Not in the mood for MODY

Not in the mood for MODY

Dealing with Maturity Onset Diabetes of the Young or MODY can be challenging as it happens due to mutations in a single gene, writes Dr Sudhindra Kulkarni

Diabetes is a disease characterised by high blood sugar levels which can result in long term complications related to the heart, brain, kidney, eyes and feet, if left uncontrolled.

There are various types of diabetes, the most common of which is Type 2 Diabetes. Type 1 and Type 2 Diabetes are of polygenic origin, meaning they are related to changes or defects in multiple genes as well as other factors like the environment, which can play a role in its manifestation. Thus, generally, diabetes results from multiple factors, of which defects in insulin hormone is the most important. In Type 1 Diabetes, the beta cells of the pancreas are extensively damaged and hence unable to produce insulin. This type of diabetes occurs typically in the first decade of life or early second decade of life. Such patients need insulin injections to control their sugars. In Type 2 Diabetes, the beta cells of the pancreas are functioning but not able to produce enough insulin to meet the demands of the body. This could be either due to a genetic problem, or multiple defects in various organ systems of the body. One such subtype of type 2 diabetes is what is called ‘MODY’ or Maturity Onset Diabetes of the Young.

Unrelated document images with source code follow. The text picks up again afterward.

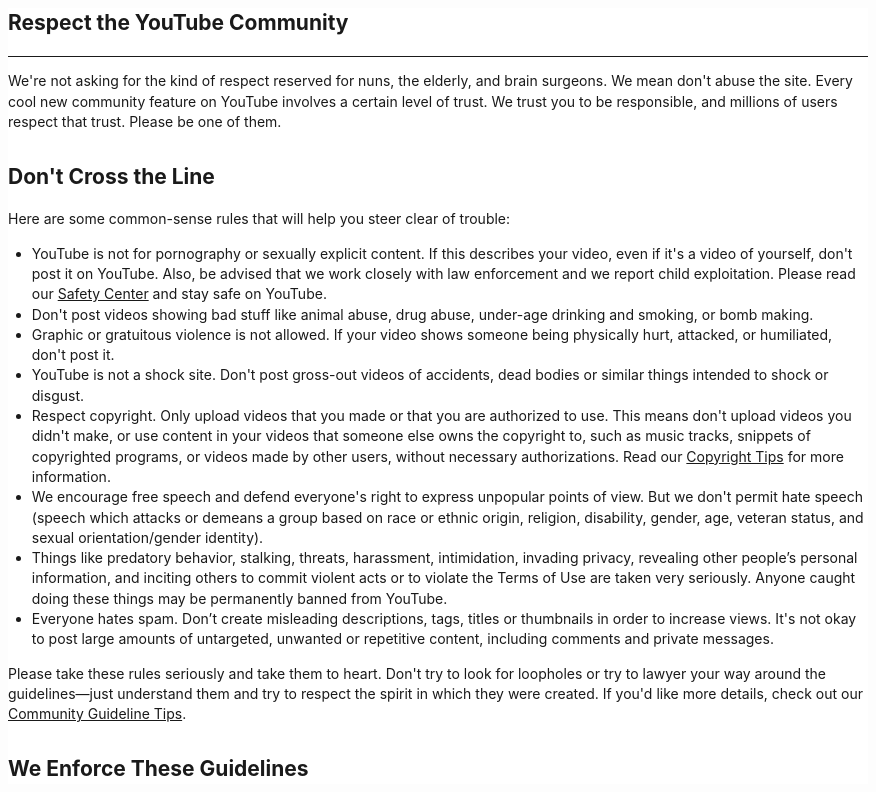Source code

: 

## Respect the YouTube Community




---


We're not asking for the kind of respect reserved for nuns, the elderly, and brain surgeons. We mean don't abuse the site. Every cool new community feature on YouTube involves a certain level of trust. We trust you to be responsible, and millions of users respect that trust. Please be one of them.




## Don't Cross the Line


Here are some common-sense rules that will help you steer clear of trouble:


* YouTube is not for pornography or sexually explicit content. If this describes your video, even if it's a video of yourself, don't post it on YouTube. Also, be advised that we work closely with law enforcement and we report child exploitation. Please read our [Safety Center](//support.google.com/youtube/bin/request.py?contact_type=abuse&hl=en-US) and stay safe on YouTube.
* Don't post videos showing bad stuff like animal abuse, drug abuse, under-age drinking and smoking, or bomb making.
* Graphic or gratuitous violence is not allowed. If your video shows someone being physically hurt, attacked, or humiliated, don't post it.
* YouTube is not a shock site. Don't post gross-out videos of accidents, dead bodies or similar things intended to shock or disgust.
* Respect copyright. Only upload videos that you made or that you are authorized to use. This means don't upload videos you didn't make, or use content in your videos that someone else owns the copyright to, such as music tracks, snippets of copyrighted programs, or videos made by other users, without necessary authorizations. Read our [Copyright Tips](/t/howto_copyright) for more information.
* We encourage free speech and defend everyone's right to express unpopular points of view. But we don't permit hate speech (speech which attacks or demeans a group based on race or ethnic origin, religion, disability, gender, age, veteran status, and sexual orientation/gender identity).
* Things like predatory behavior, stalking, threats, harassment, intimidation, invading privacy, revealing other people’s personal information, and inciting others to commit violent acts or to violate the Terms of Use are taken very seriously. Anyone caught doing these things may be permanently banned from YouTube.
* Everyone hates spam. Don’t create misleading descriptions, tags, titles or thumbnails in order to increase views. It's not okay to post large amounts of untargeted, unwanted or repetitive content, including comments and private messages.


Please take these rules seriously and take them to heart. Don't try to look for loopholes or try to lawyer your way around the guidelines—just understand them and try to respect the spirit in which they were created. If you'd like more details, check out our [Community Guideline Tips](#tips).


## We Enforce These Guidelines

MODY is typically a monogenic form of diabetes and is a result of mutations or changes in a single gene. It accounts for 1-4 % of all diabetes case. This is a rare form of diabetes, and the gene mutation is inherited from one or both parents. Sometimes the mutation develops spontaneously, meaning that the mutation is not carried by either of the parents. Mutations are abnormalities or defects in the genetic material, passed on by one generation to next, which affect the normal functioning of the genes, resulting in reduced production of hormones and peptides, which are vital to sustain normal bodily functions.

In MODY, the mutations result in decreased production of insulin as the genes providing instructions for making proteins within the cells do not function properly. Insulin is the hormone which is required for keeping the blood sugar levels under control. It is important to recognise and diagnose MODY as the behaviour of diabetes is different from the most common Type 2 Diabetes. The onset of MODY is usually during adolescence or early adulthood. The clinical features depend on the gene mutation a person has.

Symptoms may be mild to moderate, and some patients will not develop any long-term complications. However, some types of MODY require specific treatment with either insulin or sulphonylureas. Typically, family history of diabetes in multiple successive generations will be present. The diagnosis of MODY can be confirmed by genetic testing. An endocrinologist will suggest the appropriate genetic testing. A proper diagnosis means better long-term treatment planning as well as mapping the prognosis. 

Restrictions similar to Type 2 Diabetes apply for these patients. Dietary modifications with the right balance of carbohydrates, proteins and fat with the right mix of greens and dairy products would be suggested for these patients. Lifestyle modifications will be essential, although considering that the problem is more of a genetic defect it may have limited implications. Home management is as for most Type 2 Diabetes patients, but close monitoring for those on multiple tablets and insulin injections would help in achieving better control of sugars.